# Latest Nikon FF mirrorless rumor: 24 MP and 45 MP models



## ahsanford (Jul 4, 2018)

Take with a grain of salt given the source:

https://photorumors.com/2018/07/03/rumored-nikon-mirrorless-camera-specifications/

And why can't FX pull off f/1.2 lenses like Canon can? Is the throat diameter or flange distance not amenable to such large apertures?

- A


----------



## Mt Spokane Photography (Jul 4, 2018)

Photo Rumors is also Nikon Rumors, and they are usually pretty accurate with Nikon information. Nikon is not as fanatic as Canon about leaks, they may even encourage them.
I'd give it a 90+% change of happening.
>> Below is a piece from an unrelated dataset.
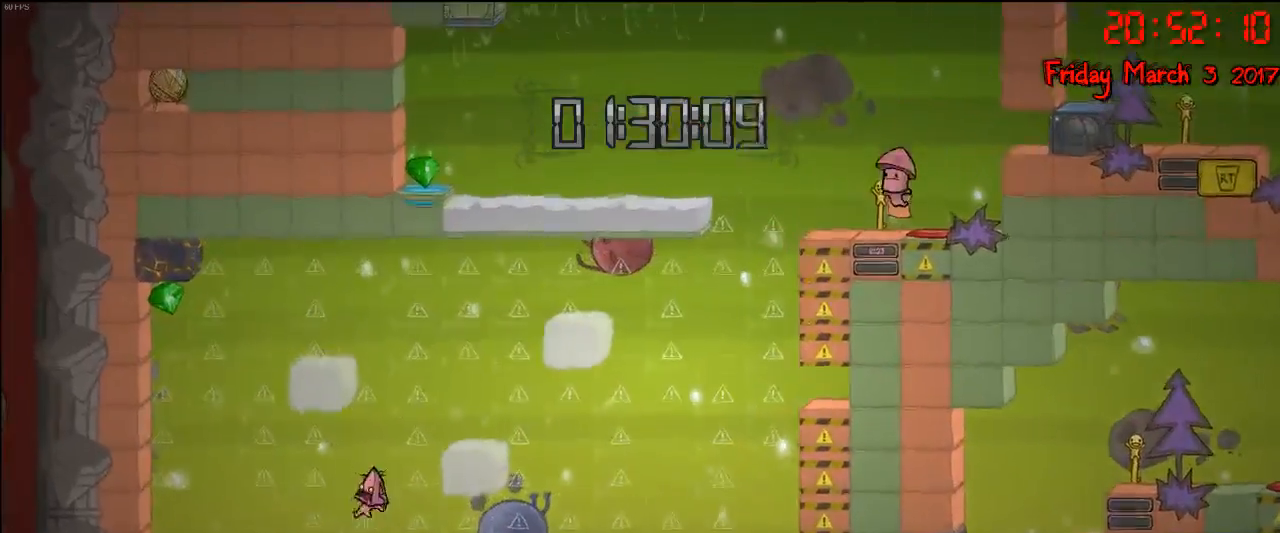
{"buttons": [], "left_stick": "right", "right_stick": "center", "events": [[83, "left_stick", "right"], [133, "A", "down"], [350, "left_stick", "center"], [417, "A", "up"], [483, "left_stick", "right"]]}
The announcement is in about 3 weeks, so the leaks are very likely accurate.

https://nikonrumors.com/


----------



## ahsanford (Jul 4, 2018)

Mt Spokane Photography said:


> Photo Rumors is also Nikon Rumors, and they are usually pretty accurate with Nikon information. Nikon is not as fanatic as Canon about leaks, they may even encourage them.
> I'd give it a 90+% change of happening. The announcement is in about 3 weeks, so the leaks are very likely accurate.
> 
> https://nikonrumors.com/



I see PR / NR more as aggregators than cultivators of sources, but I could be wrong here.
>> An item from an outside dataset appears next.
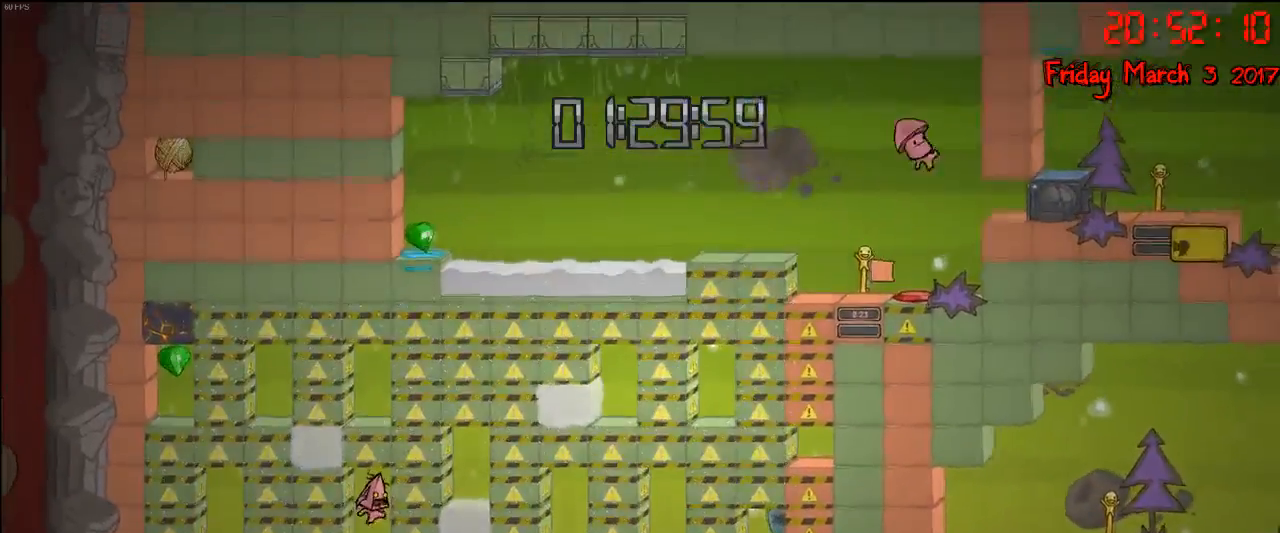
{"buttons": ["A"], "left_stick": "right", "right_stick": "center", "events": [[333, "A", "down"]]}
Also, you don't launch a mirrorless platform with promises of f/0.9 lenses. I saw the patent, but it smells like a pipe-dream fanboy product line whose big selling point _are pickle jar large aperture lenses the FX mount can't support?_

It just seems... off. Not buying it. I expect some hot stuff to drop soon, but this seems off.

- A


----------



## Aglet (Jul 4, 2018)

I'm looking forward to what they can deliver.

I'd really like it to have FF IQ with the performance, functionality & features of my Olympus and Pentax flagships.

The price sounds rather dear...


----------



## Woody (Jul 4, 2018)

Aglet said:


> I'd really like it to have FF IQ with the performance, functionality & features of my Olympus and Pentax flagships.
> 
> The price sounds rather dear...



I'm confident Nikon will exceed the functionality and features of Olympus/Pentax.

But the price....


----------



## Mikehit (Jul 4, 2018)

At that price it had better compete with the A9. 
I wonder if you will be bale to adapt the current Nikon lens line-up?


----------



## 3kramd5 (Jul 4, 2018)

ahsanford said:


> And why can't FX pull off f/1.2 lenses like Canon can? Is the throat diameter or flange distance not amenable to such large apertures?
> 
> - A



I think it’s because of where they put the contacts.


----------



## Sporgon (Jul 4, 2018)

3kramd5 said:


> ahsanford said:
> 
> 
> > And why can't FX pull off f/1.2 lenses like Canon can? Is the throat diameter or flange distance not amenable to such large apertures?
> ...



+1, there was a manual focus Nikkor ai-s lens that was 50mm and f/1.2


----------



## snoke (Jul 4, 2018)

ahsanford said:


> I see PR / NR more as aggregators than cultivators of sources, but I could be wrong here.



CR is same.



Mt Spokane Photography said:


> Photo Rumors is also Nikon Rumors, and they are usually pretty accurate with Nikon information. Nikon is not as fanatic as Canon about leaks, they may even encourage them.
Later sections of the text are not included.